When a site/app wants data, only somebody representing a very large group of users can negotiate the privacy terms. Only that powerful player can say, "we think you're asking for more than you really need -- tell us why you actually need that." And if the answer is not adequate, only a powerful player can say, "Too bad, you're not getting it." The player has to be powerful enough to not only say no, but to mean it -- their "no" will mean that a vast body of users will never use the application until it fixes its demands. That requires a strong trust by the users, who otherwise would often ignore the warnings that say "This site wants too much information, don't join it."
The negotiation problem creates another part of the paradox. A central identity aggregator may be more useful than personal control. However, there is another middle solution, namely protocols that allow a 3rd party to get in the way of these private data exchanges. These trusted third parties, which might be consumer rights advocates like, say, Consumer Reports or EPIC, might publish a service providing opinions on applications and the data they are asking for. Each data request beyond a certain profile would need to be vetted and negotiated. Before handing over my data, my system would check with these services to find out if it's wise to do so. And if not, it would simply refuse. No UI.

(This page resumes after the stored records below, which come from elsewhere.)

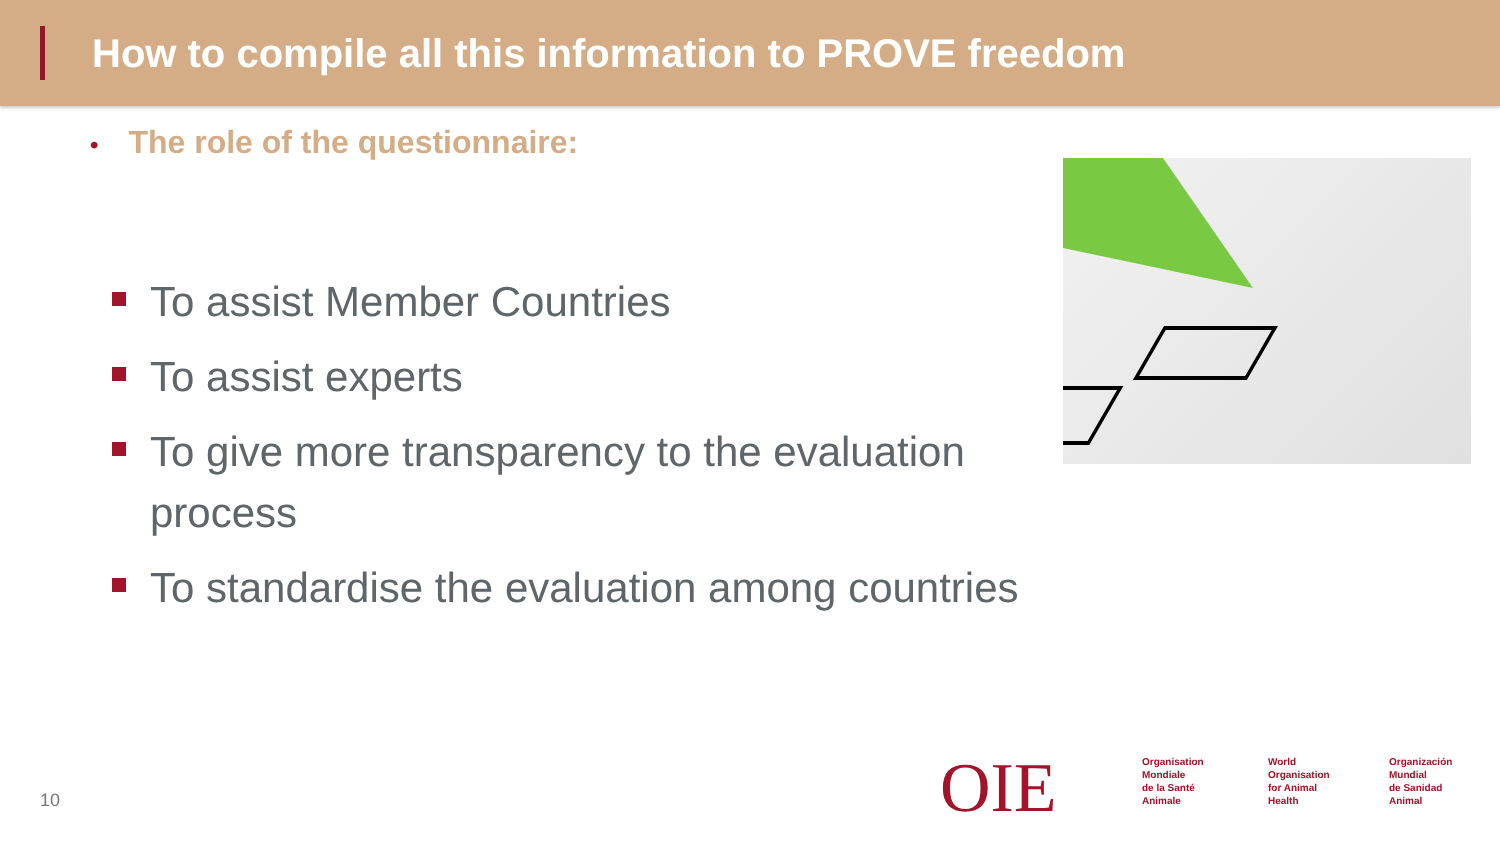How to compile all this information to PROVE freedom
• The role of the questionnaire:
To assist Member Countries
To assist experts
To give more transparency to the evaluation process
To standardise the evaluation among countries
10 OIE
Organisation
Mondiale
de la Santé
Animale
World
Organisation
for Animal
Health
Organización
Mundial
de Sanidad
Animal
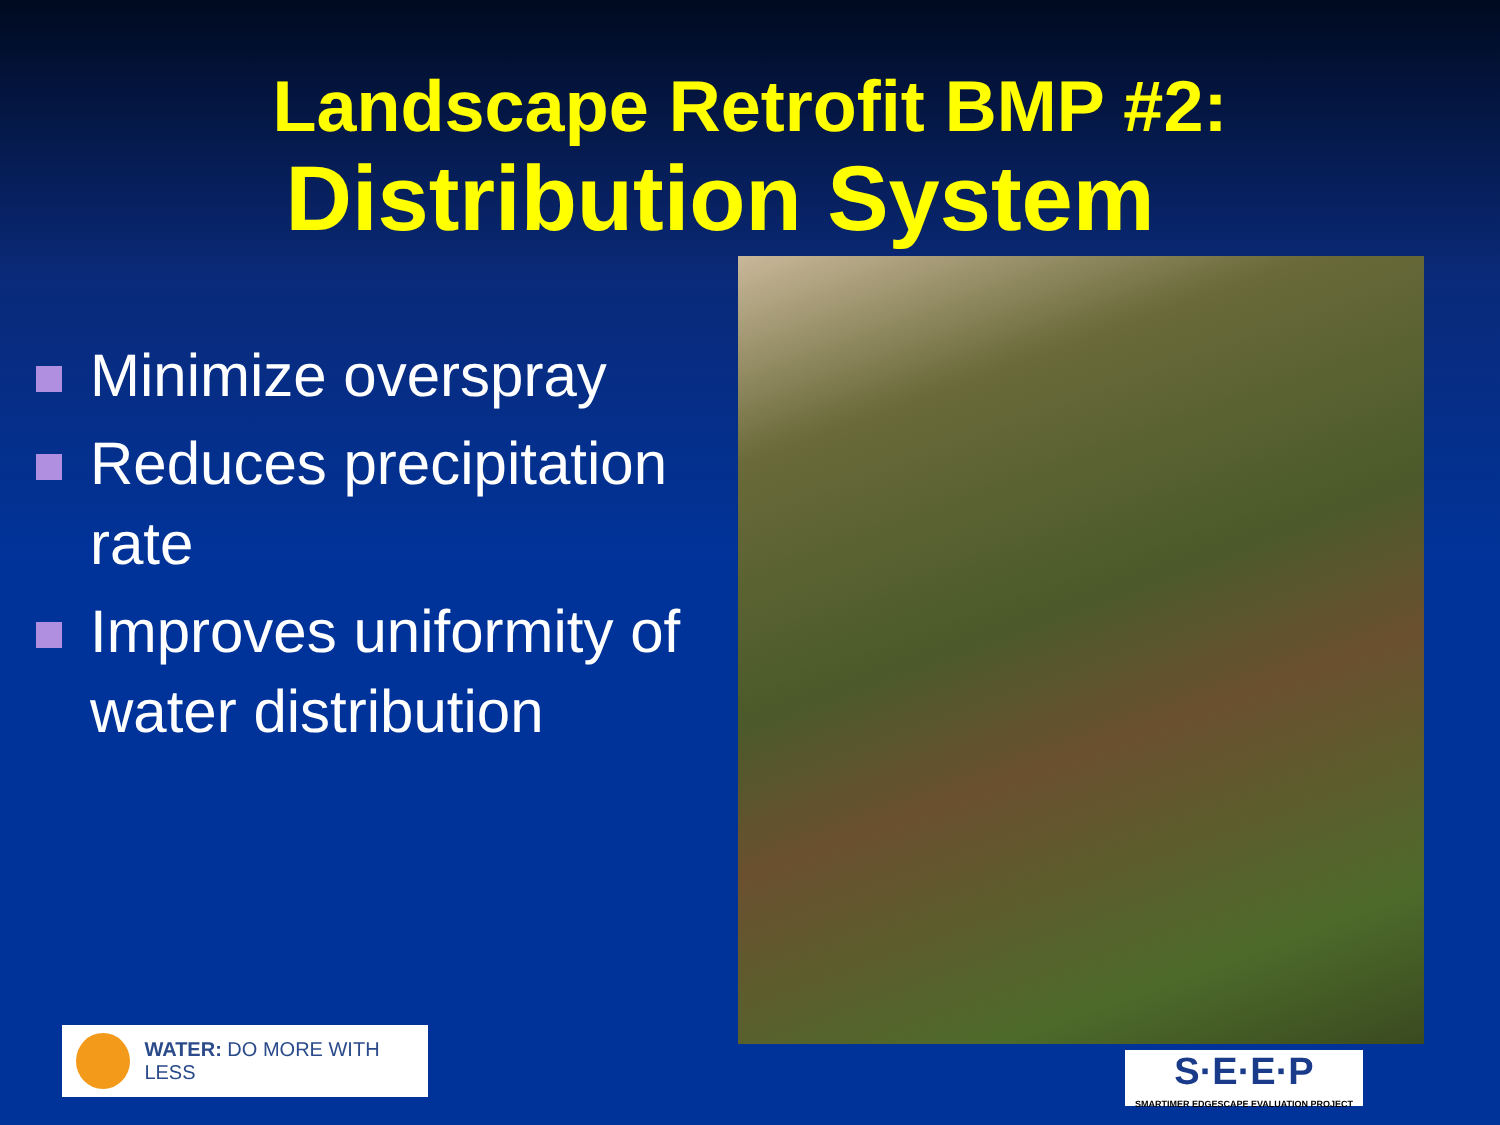Landscape Retrofit BMP #2:
Distribution System
Minimize overspray
Reduces precipitation rate
Improves uniformity of water distribution
WATER: DO MORE WITH LESS
S·E·E·P
SMARTIMER EDGESCAPE EVALUATION PROJECT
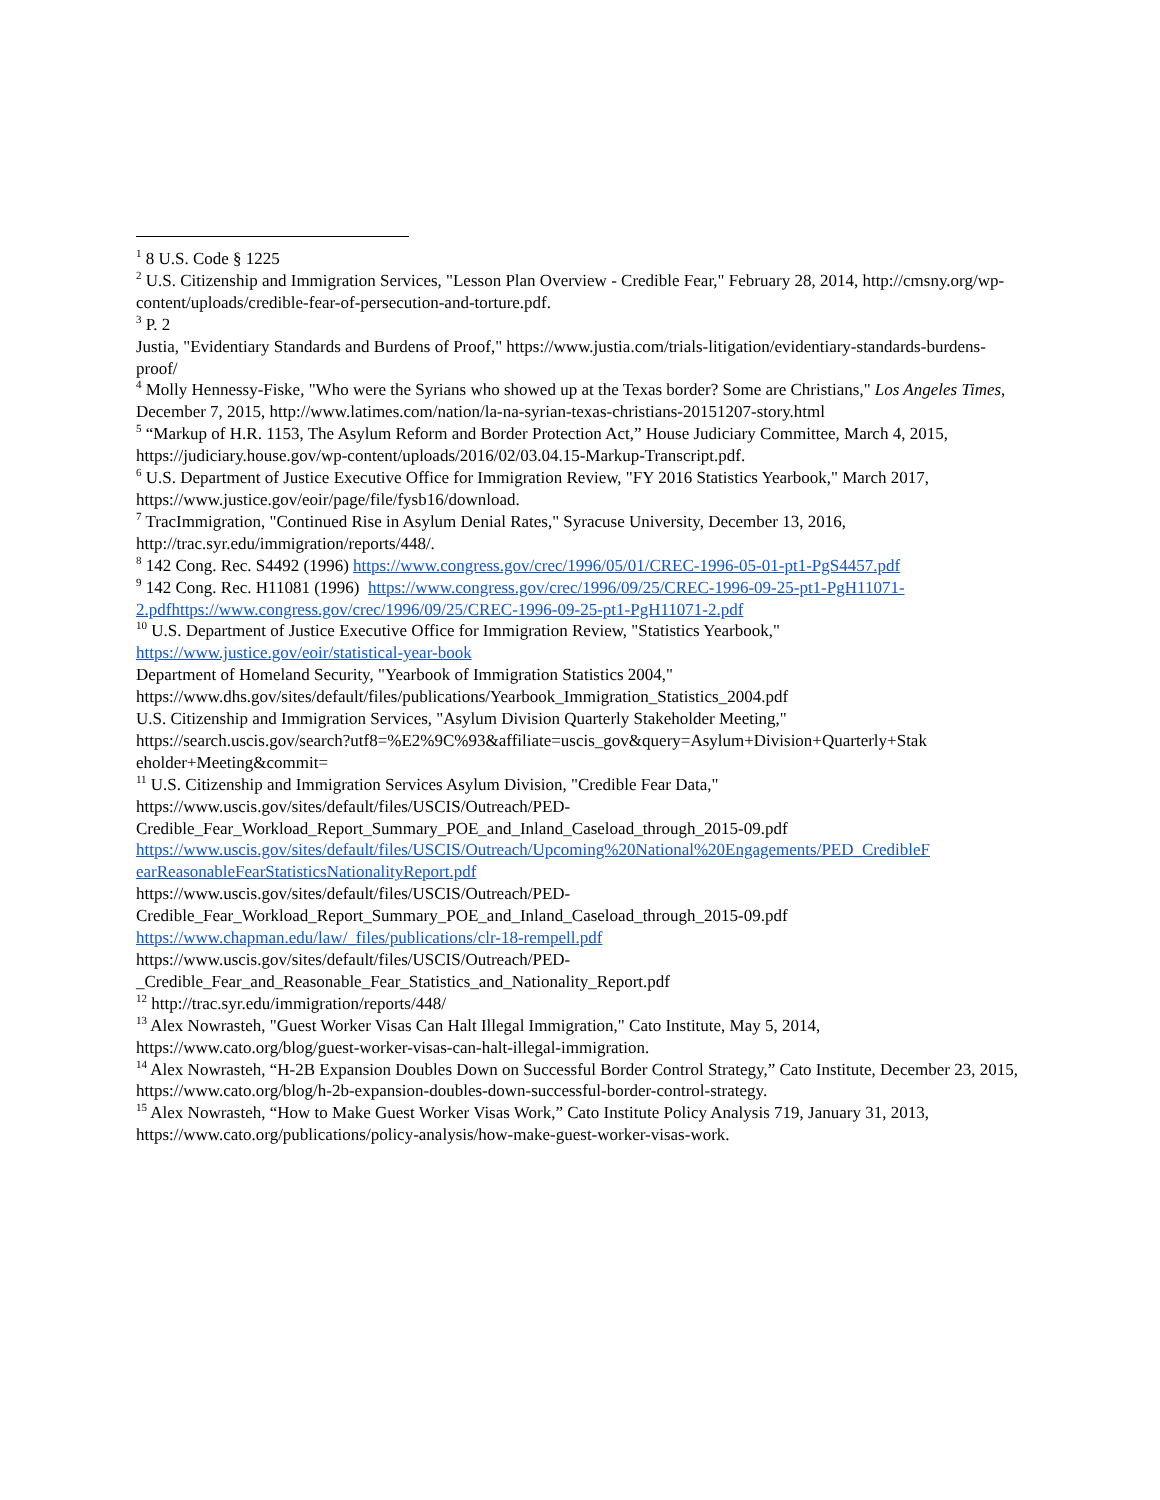<sup>1</sup> 8 U.S. Code § 1225
<sup>2</sup> U.S. Citizenship and Immigration Services, "Lesson Plan Overview - Credible Fear," February 28, 2014, http://cmsny.org/wp-content/uploads/credible-fear-of-persecution-and-torture.pdf.
<sup>3</sup> P. 2
Justia, "Evidentiary Standards and Burdens of Proof," https://www.justia.com/trials-litigation/evidentiary-standards-burdens-proof/
<sup>4</sup> Molly Hennessy-Fiske, "Who were the Syrians who showed up at the Texas border? Some are Christians," Los Angeles Times, December 7, 2015, http://www.latimes.com/nation/la-na-syrian-texas-christians-20151207-story.html
<sup>5</sup> “Markup of H.R. 1153, The Asylum Reform and Border Protection Act,” House Judiciary Committee, March 4, 2015, https://judiciary.house.gov/wp-content/uploads/2016/02/03.04.15-Markup-Transcript.pdf.
<sup>6</sup> U.S. Department of Justice Executive Office for Immigration Review, "FY 2016 Statistics Yearbook," March 2017, https://www.justice.gov/eoir/page/file/fysb16/download.
<sup>7</sup> TracImmigration, "Continued Rise in Asylum Denial Rates," Syracuse University, December 13, 2016, http://trac.syr.edu/immigration/reports/448/.
<sup>8</sup> 142 Cong. Rec. S4492 (1996) https://www.congress.gov/crec/1996/05/01/CREC-1996-05-01-pt1-PgS4457.pdf
<sup>9</sup> 142 Cong. Rec. H11081 (1996) https://www.congress.gov/crec/1996/09/25/CREC-1996-09-25-pt1-PgH11071-2.pdfhttps://www.congress.gov/crec/1996/09/25/CREC-1996-09-25-pt1-PgH11071-2.pdf
<sup>10</sup> U.S. Department of Justice Executive Office for Immigration Review, "Statistics Yearbook,"
https://www.justice.gov/eoir/statistical-year-book
Department of Homeland Security, "Yearbook of Immigration Statistics 2004,"
https://www.dhs.gov/sites/default/files/publications/Yearbook_Immigration_Statistics_2004.pdf
U.S. Citizenship and Immigration Services, "Asylum Division Quarterly Stakeholder Meeting,"
https://search.uscis.gov/search?utf8=%E2%9C%93&affiliate=uscis_gov&query=Asylum+Division+Quarterly+Stak eholder+Meeting&commit=
<sup>11</sup> U.S. Citizenship and Immigration Services Asylum Division, "Credible Fear Data,"
https://www.uscis.gov/sites/default/files/USCIS/Outreach/PED-
Credible_Fear_Workload_Report_Summary_POE_and_Inland_Caseload_through_2015-09.pdf
https://www.uscis.gov/sites/default/files/USCIS/Outreach/Upcoming%20National%20Engagements/PED_CredibleF earReasonableFearStatisticsNationalityReport.pdf
https://www.uscis.gov/sites/default/files/USCIS/Outreach/PED-
Credible_Fear_Workload_Report_Summary_POE_and_Inland_Caseload_through_2015-09.pdf
https://www.chapman.edu/law/_files/publications/clr-18-rempell.pdf
https://www.uscis.gov/sites/default/files/USCIS/Outreach/PED-
_Credible_Fear_and_Reasonable_Fear_Statistics_and_Nationality_Report.pdf
<sup>12</sup> http://trac.syr.edu/immigration/reports/448/
<sup>13</sup> Alex Nowrasteh, "Guest Worker Visas Can Halt Illegal Immigration," Cato Institute, May 5, 2014, https://www.cato.org/blog/guest-worker-visas-can-halt-illegal-immigration.
<sup>14</sup> Alex Nowrasteh, “H-2B Expansion Doubles Down on Successful Border Control Strategy,” Cato Institute, December 23, 2015, https://www.cato.org/blog/h-2b-expansion-doubles-down-successful-border-control-strategy.
<sup>15</sup> Alex Nowrasteh, “How to Make Guest Worker Visas Work,” Cato Institute Policy Analysis 719, January 31, 2013, https://www.cato.org/publications/policy-analysis/how-make-guest-worker-visas-work.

In fact, there even has to be some debate about whether to have a warning like "Your privacy service has refused to grant personal data demanded by the application you are using. If you wish to override this, at risk to your personal data, indicate your agreement" is the right choice. Warnings that sound frequently get ignored, and apps may try to do an end-run around the system by making the warnings so frequent that users just give up and approve wholesale changes. The warnings must be rare enough to be noticed, but right now they would not be. It makes sense to make them as frequent as the Google badware warnings, not as frequent as the warnings that come before running any app you download. This is a tough problem.
It is one that needs solving, however.